*Task inputs*:

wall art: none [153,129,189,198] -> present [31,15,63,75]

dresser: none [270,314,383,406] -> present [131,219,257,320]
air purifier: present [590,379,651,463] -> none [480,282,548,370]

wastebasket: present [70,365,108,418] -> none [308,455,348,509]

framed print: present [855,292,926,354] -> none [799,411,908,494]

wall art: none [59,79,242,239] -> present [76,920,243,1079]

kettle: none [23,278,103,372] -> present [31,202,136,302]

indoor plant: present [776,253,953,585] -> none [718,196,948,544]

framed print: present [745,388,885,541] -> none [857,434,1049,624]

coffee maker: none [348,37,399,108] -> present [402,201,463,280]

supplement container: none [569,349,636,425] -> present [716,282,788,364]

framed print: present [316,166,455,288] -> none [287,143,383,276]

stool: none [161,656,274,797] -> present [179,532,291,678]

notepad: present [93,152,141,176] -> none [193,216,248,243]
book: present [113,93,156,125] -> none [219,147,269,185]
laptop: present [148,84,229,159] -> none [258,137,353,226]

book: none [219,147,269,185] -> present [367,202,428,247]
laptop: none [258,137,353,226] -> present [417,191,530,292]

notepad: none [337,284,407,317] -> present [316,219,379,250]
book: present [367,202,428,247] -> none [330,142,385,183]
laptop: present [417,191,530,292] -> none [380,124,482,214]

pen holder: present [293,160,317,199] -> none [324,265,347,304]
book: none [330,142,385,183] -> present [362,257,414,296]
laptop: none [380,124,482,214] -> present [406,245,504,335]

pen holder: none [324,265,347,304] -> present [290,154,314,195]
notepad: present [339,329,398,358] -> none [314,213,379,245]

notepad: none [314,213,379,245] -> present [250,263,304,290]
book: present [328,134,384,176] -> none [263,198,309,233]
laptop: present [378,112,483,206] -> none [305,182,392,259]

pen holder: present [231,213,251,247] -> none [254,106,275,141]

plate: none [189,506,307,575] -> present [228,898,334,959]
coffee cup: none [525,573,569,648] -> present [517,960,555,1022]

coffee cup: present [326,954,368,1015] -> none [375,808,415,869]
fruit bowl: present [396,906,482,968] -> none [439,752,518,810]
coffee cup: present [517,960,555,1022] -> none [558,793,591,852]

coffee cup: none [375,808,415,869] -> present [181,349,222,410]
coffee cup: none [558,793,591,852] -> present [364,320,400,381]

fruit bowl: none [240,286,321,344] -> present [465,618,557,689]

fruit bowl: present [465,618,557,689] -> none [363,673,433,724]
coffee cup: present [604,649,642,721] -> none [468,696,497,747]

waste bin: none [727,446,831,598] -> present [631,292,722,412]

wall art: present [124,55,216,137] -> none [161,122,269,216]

*Instruction*:
For this exercise, please output exactly the lines above starting at the line with "laptop: present [378,112,483,206]" and ending at the line with "coffee cup: none [558,793,591,852]", ends included.

*Reply to the exercise*:
laptop: present [378,112,483,206] -> none [305,182,392,259]

pen holder: present [231,213,251,247] -> none [254,106,275,141]

plate: none [189,506,307,575] -> present [228,898,334,959]
coffee cup: none [525,573,569,648] -> present [517,960,555,1022]

coffee cup: present [326,954,368,1015] -> none [375,808,415,869]
fruit bowl: present [396,906,482,968] -> none [439,752,518,810]
coffee cup: present [517,960,555,1022] -> none [558,793,591,852]

coffee cup: none [375,808,415,869] -> present [181,349,222,410]
coffee cup: none [558,793,591,852] -> present [364,320,400,381]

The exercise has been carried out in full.